/zipfile.py

Zipfile module with encoding parameter

Primary LanguagePython

zipfile.py

Zipfile module with encoding parameter

How to Use

As a EXTRA module (recommended)

After renaming the file (myzipfile.py) with the program, you can use the import ... as ... to rename to adopt the old code (import myzipfile as zipfile)

Replace the original zipfile module (not recommended, program may not be portable)
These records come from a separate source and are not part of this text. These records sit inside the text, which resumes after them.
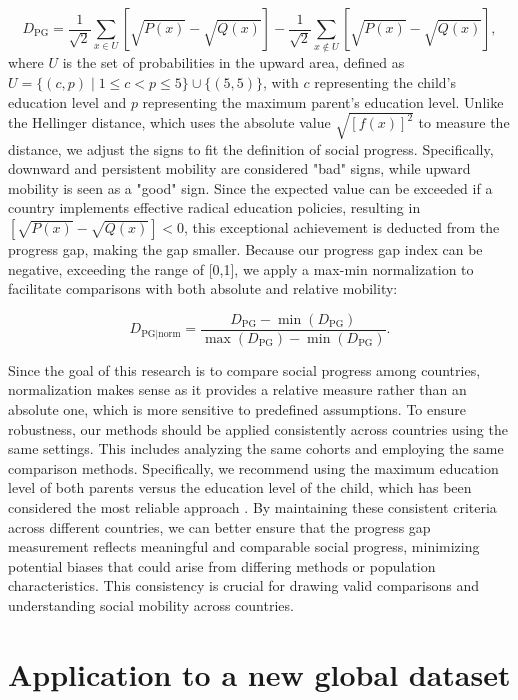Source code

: \[
D_{\text{PG}} = \frac{1}{\sqrt{2}} \sum_{x \in U} \left[ \sqrt{P(x)} - \sqrt{Q(x)} \right] - \frac{1}{\sqrt{2}} \sum_{x \notin U} \left[ \sqrt{P(x)} - \sqrt{Q(x)} \right],
\]
where \( U \) is the set of probabilities in the upward area, defined as \( U = \{ (c,p) \mid 1 \leq c < p \leq 5 \} \cup \{ (5,5) \} \), with \( c \) representing the child's education level and \( p \) representing the maximum parent's education level. Unlike the Hellinger distance, which uses the absolute value \( \sqrt{[f(x)]^2} \) to measure the distance, we adjust the signs to fit the definition of social progress. Specifically, downward and persistent mobility are considered "bad" signs, while upward mobility is seen as a "good" sign. Since the expected value can be exceeded if a country implements effective radical education policies, resulting in \( \left[\sqrt{P(x)} - \sqrt{Q(x)}\right] < 0 \), this exceptional achievement is deducted from the progress gap, making the gap smaller. Because our progress gap index can be negative, exceeding the range of [0,1], we apply a max-min normalization to facilitate comparisons with both absolute and relative mobility:

\[
D_{\text{PG}|\text{norm}} = \frac{D_{\text{PG}} - \min(D_{\text{PG}})}{\max(D_{\text{PG}}) - \min(D_{\text{PG}})}.
\]

Since the goal of this research is to compare social progress among countries, normalization makes sense as it provides a relative measure rather than an absolute one, which is more sensitive to predefined assumptions. To ensure robustness, our methods should be applied consistently across countries using the same settings. This includes analyzing the same cohorts and employing the same comparison methods. Specifically, we recommend using the maximum education level of both parents versus the education level of the child, which has been considered the most reliable approach \citep{van2024intergenerational}. By maintaining these consistent criteria across different countries, we can better ensure that the progress gap measurement reflects meaningful and comparable social progress, minimizing potential biases that could arise from differing methods or population characteristics. This consistency is crucial for drawing valid comparisons and understanding social mobility across countries.

\section{Application to a new global dataset} \label{sec:application}


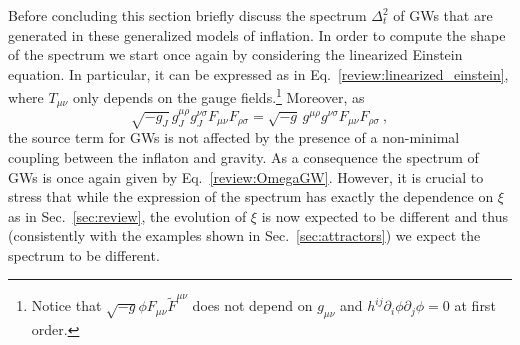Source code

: Before concluding this section briefly discuss the spectrum $\Delta_t^2$ of GWs that are generated in these generalized models of inflation. In order to compute the shape of the spectrum we  start once again by considering the linearized Einstein equation. In particular, it can be expressed as in Eq.~\eqref{review:linearized_einstein}, where $T_{\mu\nu}$ only depends on the gauge fields.\footnote{Notice that $\sqrt{-g} \phi F_{\mu \nu} \tilde{F}^{\mu \nu} $ does not depend on $g_{\mu \nu}$ and $h^{ij}\partial_i \phi \partial_j \phi = 0$ at first order.} Moreover, as \begin{equation}
 \sqrt{-g_J} \, g_J^{\mu \rho} g_J^{\nu \sigma} F_{\mu \nu} F_{\rho \sigma} = \sqrt{-g} \, g^{\mu \rho} g^{\nu \sigma} F_{\mu \nu} F_{\rho \sigma}  \ , 
\end{equation}
the source term for GWs is not affected by the presence of a non-minimal coupling between the inflaton and gravity. As a consequence the spectrum of GWs is once again given by Eq.~\eqref{review:OmegaGW}. However, it is crucial to stress that while the expression of the spectrum has exactly the dependence on $\xi$ as in Sec.~\ref{sec:review}, the evolution of $\xi$ is now expected to be different and thus (consistently with the examples shown in Sec.~\ref{sec:attractors}) we expect the spectrum to be different.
In the Lib folder under the python path


Since this file is not a standard library, encoding may not have code hints. Please enter this parameter encoding manually.

Description

The file list of python's default zipfile module only supports cp437 and UTF8 encoding, whereas zip in Windows of Chinese often uses GBK to store the file list, which causes zip decompression using Python to scramble, requires reading ZipInfo to decompress the file one by one and renaming it, and illegal characters (?*: "\ / |) may appear in the scrambled code causing the file decompression to fail.
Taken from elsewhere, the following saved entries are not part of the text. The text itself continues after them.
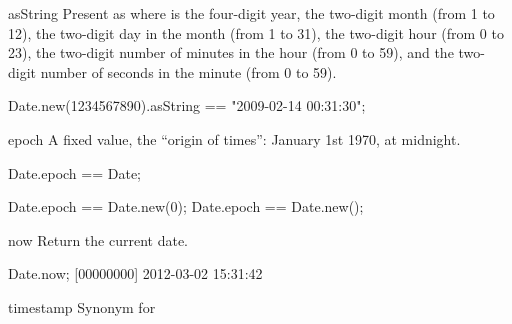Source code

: \begin{urbiscriptapi}
\item[asString]
  Present as  where  is the four-digit
  year,  the two-digit month (from 1 to 12),  the
  two-digit day in the month (from 1 to 31),  the two-digit
  hour (from 0 to 23),  the two-digit number of minutes in the
  hour (from 0 to 59), and  the two-digit number of seconds in
  the minute (from 0 to 59).
\begin{urbiassert}
Date.new(1234567890).asString == "2009-02-14 00:31:30";
\end{urbiassert}

\item[epoch]
  A fixed value, the ``origin of times'': January 1st 1970, at
  midnight.
\begin{urbiassert}
Date.epoch == Date;

Date.epoch == Date.new(0);
Date.epoch == Date.new();
\end{urbiassert}

\item[now]
  Return the current date.
\begin{urbiunchecked}
Date.now;
[00000000] 2012-03-02 15:31:42
\end{urbiunchecked}

\item[timestamp]
Synonym for 

\end{urbiscriptapi}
Here I add the optional parameter encoding to ZipFile's constructor, which is the same as FileIO, and replace the file name decoding part with the encoding. The default parameter is utf8. After specifying the code page, ZipInfo saves the file name as the correctly decoded file name. The extractall() method also works correctly.

用法

作为第三方模块(推荐)

将该文件改名后(myzipfile.py)和程序放在一起,导入时可以使用import ... as ...改名来兼容旧代码(import myzipfile as zipfile

替换原版zipfile模块(不推荐,程序可能会无法移植)

放在python路径下的Lib文件夹里


由于该文件并不是标准库,encoding可能不会有代码提示,请手动输入此参数。

说明

python默认的zipfile模块的文件列表只支持cp437和UTF8两种编码,而中文操作系统中zip常使用gbk来存储文件列表,这使得使用python解压zip会乱码,需要读取ZipInfo逐个解压文件并且重命名,并且乱码中可能会出现非法字符(?*:"/|)导致文件解压失败。 这里我在ZipFile的构造函数中添加了可选参数encoding,用法和文件IO相同,并且将文件名解码部分替换成了encoding指定的编码,默认参数为“utf8”,指定代码页之后,ZipInfo保存的文件名均为正确解码后的文件名。extractall()方法也可以正常的工作。